In-Depth Characterization of Monoclonal Antibodies with a Single Experiment and Fully Automated Data Analysis
Paul Taylor 1, Jonathan Krieger 1, Qixin Liu 2, Mingjie Xie 2, Lian Yang 2, 3, Bin Ma 2, 3.
1 The Hospital for Sick Children, Toronto, ON, Canada
2 Rapid Novor Inc., Waterloo, ON, Canada
3 University of Waterloo, Waterloo, ON, Canada
Monoclonal antibodies are one of the most important protein pharmaceuticals. A critical step in antibody drug development is the in-depth characterization of the protein molecule, including the primary sequence, mutations, glycosylation, and other important modifications. Multiple experiments are usually required for obtaining all such information. Human intervention is the norm for the analyses of the data from different sources. As such, the in-depth characterization of an antibody protein is currently a long and error-prone process. In this work a fully automated data analysis workflow based solely on LC-MS/MS is developed to characterize an antibody in-depth.

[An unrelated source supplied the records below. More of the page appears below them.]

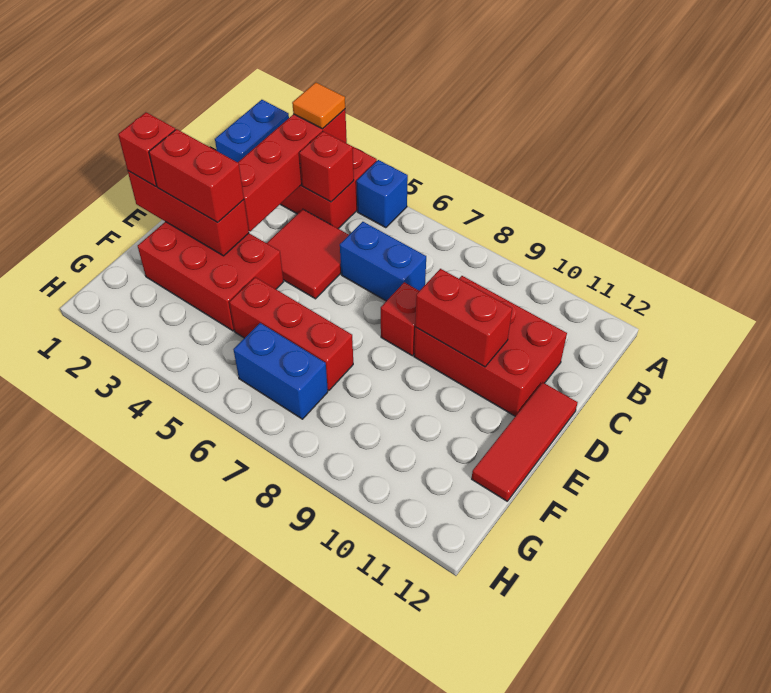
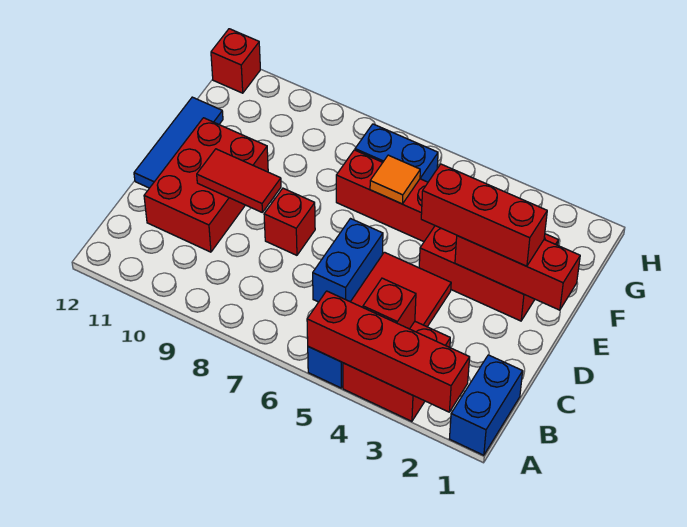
red brick A3:D3 level 2 -> red brick A2:A5 level 2
orange tile A3 level 3 -> orange tile F6 level 2
blue brick C6:C7 level 1 -> blue brick C6:D6 level 1
red brick C9:D11 level 1 -> red brick C10:E11 level 1
red brick D9:D10 level 2 -> red tile D9:D10 level 2
red tile D12:F12 level 1 -> blue tile D12:F12 level 1
red brick E1 level 3 -> red brick H12 level 1
red brick E2:E3 level 3 -> red brick E2:E4 level 3

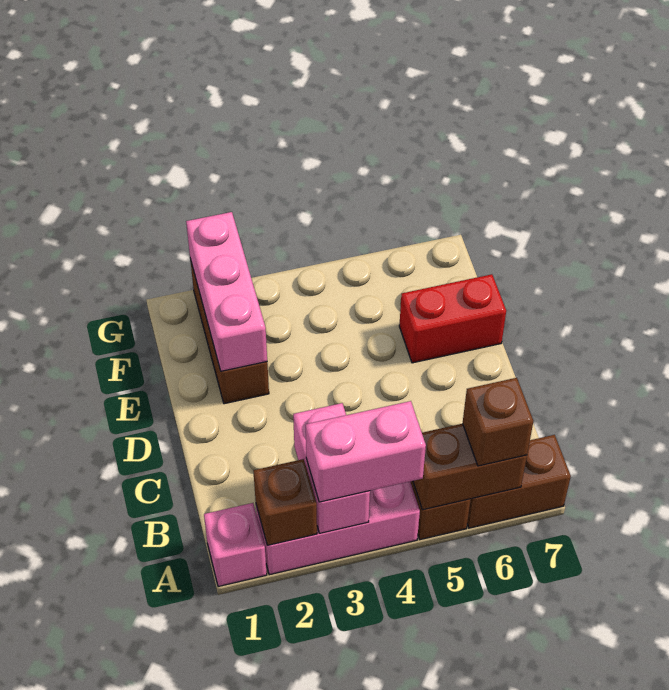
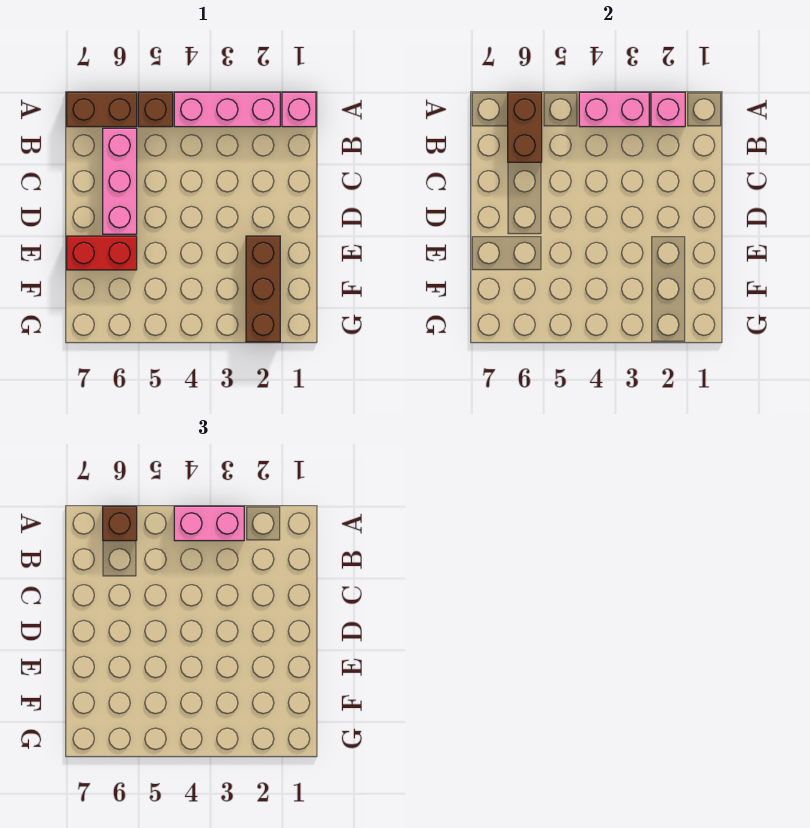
brown brick A2 level 2 -> pink brick A2 level 2
pink brick A3:B3 level 2 -> pink brick A3:A4 level 2
brown brick A5:A6 level 2 -> brown brick A6:B6 level 2
pink brick E2:G2 level 2 -> pink brick B6:D6 level 1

The monoclonal antibody protein is reduced, alkylated, and digested with six enzymes: Tryspin, Chymotrypsin, AspN, GluC, Proteinase K, and Pepsin. LC-MS/MS is performed on each digest. Novor software is used for de novo peptide sequencing. An in-house database search software, FasterDB, is used to find reference sequences from an antibody database. The de novo peptides are mapped to the reference to determine their relative positions. The consensus of the de novo sequences are taken as the real protein sequence. Once the primary sequence is determined. The MS/MS spectra are mapped to the derived protein sequence again with FasterDB for PTM and glycosylation characterization. The peak areas of each PTM and glycosylation form is calculated. Leucine and isoleucine are disambiguated by the combined use of their frequencies in the antibody database and the digestion specificity of Chymotrypsin and Pepsin.
The workflow is tested with the Waters’ IgG-I antibody standard (product number 186006552). The full sequences for both the heavy and light chains are fully recovered (Figure 1) with high coverage for each amino acid.

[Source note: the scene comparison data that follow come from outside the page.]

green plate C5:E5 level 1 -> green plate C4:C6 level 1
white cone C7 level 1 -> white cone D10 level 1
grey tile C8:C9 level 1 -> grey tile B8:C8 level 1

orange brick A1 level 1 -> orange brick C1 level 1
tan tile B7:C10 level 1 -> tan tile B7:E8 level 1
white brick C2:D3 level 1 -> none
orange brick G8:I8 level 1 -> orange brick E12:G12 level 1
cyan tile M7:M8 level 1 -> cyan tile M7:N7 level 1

Compared to the sequence provided by Waters, two variations were discovered on the heavy chain. The first replaces two amino acids at 49-50 from MG to GM, and the second replaces three amino acids at 68-70 from SIT to TIS. Both changes are on the variable region, and are supported by strong MS/MS signal peaks (Figures 2). Since the variations do not change the intact mass of any tryptic peptide, and only slightly change the MS/MS spectra, they can only be picked up with de novo peptide sequencing. Peptide mapping or a homology-based sequencing would have failed in detecting these mutations.
Additionally, six glycosylation forms were identified (Figure 3). Five out of the six identified forms have slightly different retention time. Thus, they are not the result of in source fragmentation during MS.
The workflow can routinely de novo sequence the antibody proteins and profile the glycosylation. The amino acid inference is based on de novo sequencing (namely a “true de novo” method). This allows the detection of more mutations than a homology-based sequencing method.
Figure 1. Software’s interactive coverage view for light chain. Each AA is covered by multiple peptides. Colors indicate peptides from different enzyme digests. Paled color indicates the peptide’s peak area < 0.1%. The ruler at the top highlights the CDR, variable, and constant regions of the antibody. Heavy chain coverage is similar.
Figure 2. Evidential spectra for the mutations at heavy chain 49-50 (published MG vs our sequenced GM), and 68-70 (published SIT vs. our sequenced TIS). These mutations could not have been detected with a homology-based method as the published wrong sequences already match the spectra significantly.
Figure 3. Glycosylation forms identified by the workflow.